Dans le cas du développement de l’investissement à impacts, le GIIN a créé un organisme appelé IRIS (Impact Reporting and Investment Standards) dont le but est de développer des méthodes et des indicateurs permettant d’apprécier les impacts sociaux et environnementaux des actifs ou des portefeuilles d’actifs pour les investisseurs.

IRIS a publié un ensemble d’indicateurs d’impacts classés par section (performance financière, impact opérationnel, description organisationnelle, description du produit et impact du produit) et par secteur d’activités. Parmi les impacts environnementaux, on trouve actuellement des indicateurs qui visent à intégrer les impacts indirects (ou les impacts tout le long de la chaîne de valeur). On trouve ainsi dans la classification IRIS les émissions indirectes des GES. Cela concerne seulement les achats en produits fortement émetteurs de GES comme l’électricité, la chaleur et la vapeur, le transport, les matériaux, les énergies fossiles, les déchets.

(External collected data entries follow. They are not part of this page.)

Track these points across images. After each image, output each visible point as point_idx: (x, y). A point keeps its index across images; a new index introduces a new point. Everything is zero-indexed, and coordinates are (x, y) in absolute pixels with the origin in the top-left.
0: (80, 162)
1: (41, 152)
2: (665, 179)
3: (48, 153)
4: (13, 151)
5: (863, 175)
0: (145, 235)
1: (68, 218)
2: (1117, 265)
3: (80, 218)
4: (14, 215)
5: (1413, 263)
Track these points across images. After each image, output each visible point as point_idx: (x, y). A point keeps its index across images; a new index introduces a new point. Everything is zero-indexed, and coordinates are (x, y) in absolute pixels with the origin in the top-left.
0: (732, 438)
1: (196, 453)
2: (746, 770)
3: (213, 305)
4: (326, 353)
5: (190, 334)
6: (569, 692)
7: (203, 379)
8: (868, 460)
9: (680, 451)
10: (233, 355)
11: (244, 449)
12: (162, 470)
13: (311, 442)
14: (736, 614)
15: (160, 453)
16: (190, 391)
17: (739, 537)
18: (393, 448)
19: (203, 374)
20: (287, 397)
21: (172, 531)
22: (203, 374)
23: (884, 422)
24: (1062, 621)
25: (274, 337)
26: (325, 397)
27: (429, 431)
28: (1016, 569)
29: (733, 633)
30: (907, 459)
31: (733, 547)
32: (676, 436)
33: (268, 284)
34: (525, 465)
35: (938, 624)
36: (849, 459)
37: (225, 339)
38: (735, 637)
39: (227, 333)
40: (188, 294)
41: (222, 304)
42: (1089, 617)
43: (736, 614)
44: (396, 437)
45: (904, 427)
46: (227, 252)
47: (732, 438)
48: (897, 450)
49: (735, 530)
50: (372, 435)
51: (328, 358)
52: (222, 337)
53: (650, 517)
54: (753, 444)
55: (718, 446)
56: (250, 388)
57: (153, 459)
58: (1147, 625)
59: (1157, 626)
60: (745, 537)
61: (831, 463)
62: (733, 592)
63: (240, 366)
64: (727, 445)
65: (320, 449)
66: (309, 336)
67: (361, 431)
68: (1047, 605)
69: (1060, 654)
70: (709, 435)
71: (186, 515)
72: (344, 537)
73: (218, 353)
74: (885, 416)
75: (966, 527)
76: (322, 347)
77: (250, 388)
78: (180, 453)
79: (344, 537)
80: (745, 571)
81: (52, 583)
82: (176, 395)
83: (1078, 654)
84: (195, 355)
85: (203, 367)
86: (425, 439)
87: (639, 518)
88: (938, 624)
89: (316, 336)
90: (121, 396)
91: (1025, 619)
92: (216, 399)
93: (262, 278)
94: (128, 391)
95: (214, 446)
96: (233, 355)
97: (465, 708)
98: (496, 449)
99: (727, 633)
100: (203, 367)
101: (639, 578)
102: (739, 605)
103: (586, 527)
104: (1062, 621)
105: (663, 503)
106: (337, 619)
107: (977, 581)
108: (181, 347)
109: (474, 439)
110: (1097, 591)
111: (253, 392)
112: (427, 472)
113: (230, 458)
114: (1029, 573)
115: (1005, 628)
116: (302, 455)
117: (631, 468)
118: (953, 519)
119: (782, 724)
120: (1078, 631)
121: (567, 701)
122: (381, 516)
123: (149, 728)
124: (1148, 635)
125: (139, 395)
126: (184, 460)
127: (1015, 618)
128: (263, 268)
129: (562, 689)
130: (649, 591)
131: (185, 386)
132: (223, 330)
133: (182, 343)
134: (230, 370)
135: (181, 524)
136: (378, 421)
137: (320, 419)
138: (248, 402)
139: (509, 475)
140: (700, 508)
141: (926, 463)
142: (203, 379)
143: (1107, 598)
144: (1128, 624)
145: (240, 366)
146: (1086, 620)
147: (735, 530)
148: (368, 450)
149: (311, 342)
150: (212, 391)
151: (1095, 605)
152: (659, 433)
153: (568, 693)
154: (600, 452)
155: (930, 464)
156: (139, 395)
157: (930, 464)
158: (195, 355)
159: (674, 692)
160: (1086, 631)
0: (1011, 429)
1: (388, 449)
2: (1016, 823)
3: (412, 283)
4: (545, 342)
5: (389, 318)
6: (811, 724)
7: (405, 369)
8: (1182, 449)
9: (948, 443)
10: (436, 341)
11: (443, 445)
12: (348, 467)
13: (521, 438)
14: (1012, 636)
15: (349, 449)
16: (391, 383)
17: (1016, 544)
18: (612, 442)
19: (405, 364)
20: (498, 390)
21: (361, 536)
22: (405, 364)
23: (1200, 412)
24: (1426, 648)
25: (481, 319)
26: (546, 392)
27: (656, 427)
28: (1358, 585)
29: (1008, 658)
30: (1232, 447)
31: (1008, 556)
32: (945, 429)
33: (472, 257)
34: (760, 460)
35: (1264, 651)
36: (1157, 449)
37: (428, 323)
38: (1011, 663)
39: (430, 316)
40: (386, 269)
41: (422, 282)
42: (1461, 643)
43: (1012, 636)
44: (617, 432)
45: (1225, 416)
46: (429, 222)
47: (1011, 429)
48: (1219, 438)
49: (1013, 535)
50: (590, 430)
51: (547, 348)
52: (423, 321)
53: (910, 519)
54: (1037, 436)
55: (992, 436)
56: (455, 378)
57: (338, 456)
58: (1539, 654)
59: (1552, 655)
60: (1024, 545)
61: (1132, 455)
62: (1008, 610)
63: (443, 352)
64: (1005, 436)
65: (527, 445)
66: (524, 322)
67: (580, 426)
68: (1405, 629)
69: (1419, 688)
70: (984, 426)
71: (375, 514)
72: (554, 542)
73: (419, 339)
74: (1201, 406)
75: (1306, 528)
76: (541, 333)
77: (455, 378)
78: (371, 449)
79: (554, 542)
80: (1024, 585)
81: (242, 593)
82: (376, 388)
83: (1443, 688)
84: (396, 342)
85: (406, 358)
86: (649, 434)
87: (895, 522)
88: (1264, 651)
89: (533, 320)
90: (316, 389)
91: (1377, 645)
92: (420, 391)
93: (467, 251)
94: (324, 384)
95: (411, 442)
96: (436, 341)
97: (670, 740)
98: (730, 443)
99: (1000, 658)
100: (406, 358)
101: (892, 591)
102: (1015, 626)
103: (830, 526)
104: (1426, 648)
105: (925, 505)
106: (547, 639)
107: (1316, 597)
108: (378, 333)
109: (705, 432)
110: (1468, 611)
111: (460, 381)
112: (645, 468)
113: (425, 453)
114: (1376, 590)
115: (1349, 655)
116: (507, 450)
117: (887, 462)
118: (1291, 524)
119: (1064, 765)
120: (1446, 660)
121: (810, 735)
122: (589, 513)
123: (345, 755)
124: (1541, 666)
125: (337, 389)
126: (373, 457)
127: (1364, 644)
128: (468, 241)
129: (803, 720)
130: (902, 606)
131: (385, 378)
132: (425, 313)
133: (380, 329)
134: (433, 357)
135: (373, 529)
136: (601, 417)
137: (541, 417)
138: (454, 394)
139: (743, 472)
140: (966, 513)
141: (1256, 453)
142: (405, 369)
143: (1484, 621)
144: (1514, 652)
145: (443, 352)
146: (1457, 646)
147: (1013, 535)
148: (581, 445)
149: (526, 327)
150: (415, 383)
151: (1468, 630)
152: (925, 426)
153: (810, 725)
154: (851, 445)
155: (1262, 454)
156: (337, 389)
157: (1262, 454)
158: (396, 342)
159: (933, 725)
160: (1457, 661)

IRIS publie également sur son site internet le reporting des entreprises et des institutions financières qui utilisent les indicateurs qu’ils ont développés. Pour chacun des organismes, il est indiqué le nombre d’indicateurs utilisés ainsi que le lien internet vers le reporting.

On trouve aussi sur le site internet d’IRIS des guides méthodologiques présentant différents outils opérationnels (p.ex., le SROI, l’analyse entrées-sorties, analyse coût-bénéfice, empreinte de pauvreté) afin d’évaluer les impacts économiques, sociaux et environnementaux.

 

Ainsi, le développement d’une finance verte doit passer par une meilleure transparence des impacts environnementaux générés par l’investissement dans des actifs ou des portefeuilles d’actifs. Jusqu’à ce jour, aucune méthode standardisée n’existe pour préciser la frontière entre les actifs verts et les actifs classiques, ainsi que pour apprécier les impacts environnementaux liés à l’investissement des actifs. Les reportings environnementaux, lorsqu’ils sont produits, s’appuient sur des méthodes reposant pour chacune sur des hypothèses spécifiques. Cela complexifie les comparaisons entre projets et activités. Les initiatives actuelles telles que l’investissement à impacts cherchent à développer un ensemble d’indicateurs qui pourraient permettre de réaliser de manière standardisée ces évaluations environnementales. Ainsi, le défi actuel est de déterminer des indicateurs simples et compréhensibles qui permettent d’évaluer les impacts environnementaux des investissements et de distinguer les actifs verts des actifs classiques.

[1] http://sciencebasedtargets.org/

 

 

Bibliographie

Berger, A., 2017, L’essor des green bonds : potentialités et limites, Responsabilité & Environnement, n°88, pp. 68 – 70

Climate Bonds Initiative, 2017, Post-Issuance reporting in the green bond market

CGDD, 2016, Les obligations vertes au service de la transition énergétique et écologique

GIIN, 2017, Annual Impact Investor Survey

ICMA, 2015, Green Bonds working towards a harmonized framework for impact reporting

ICMA, 2017, The Green Bond Principles 2017: Voluntary Process Guidelines for Issuing Green Bonds

IRIS, IRIS 4.0 taxonomy

Rivière-Giordano, G., 2012, Vérifier les informations environnementales pour crédibiliser le green reporting et enrayer le green washing, 8ème journée de l’Association Française de Marketing, 25 p.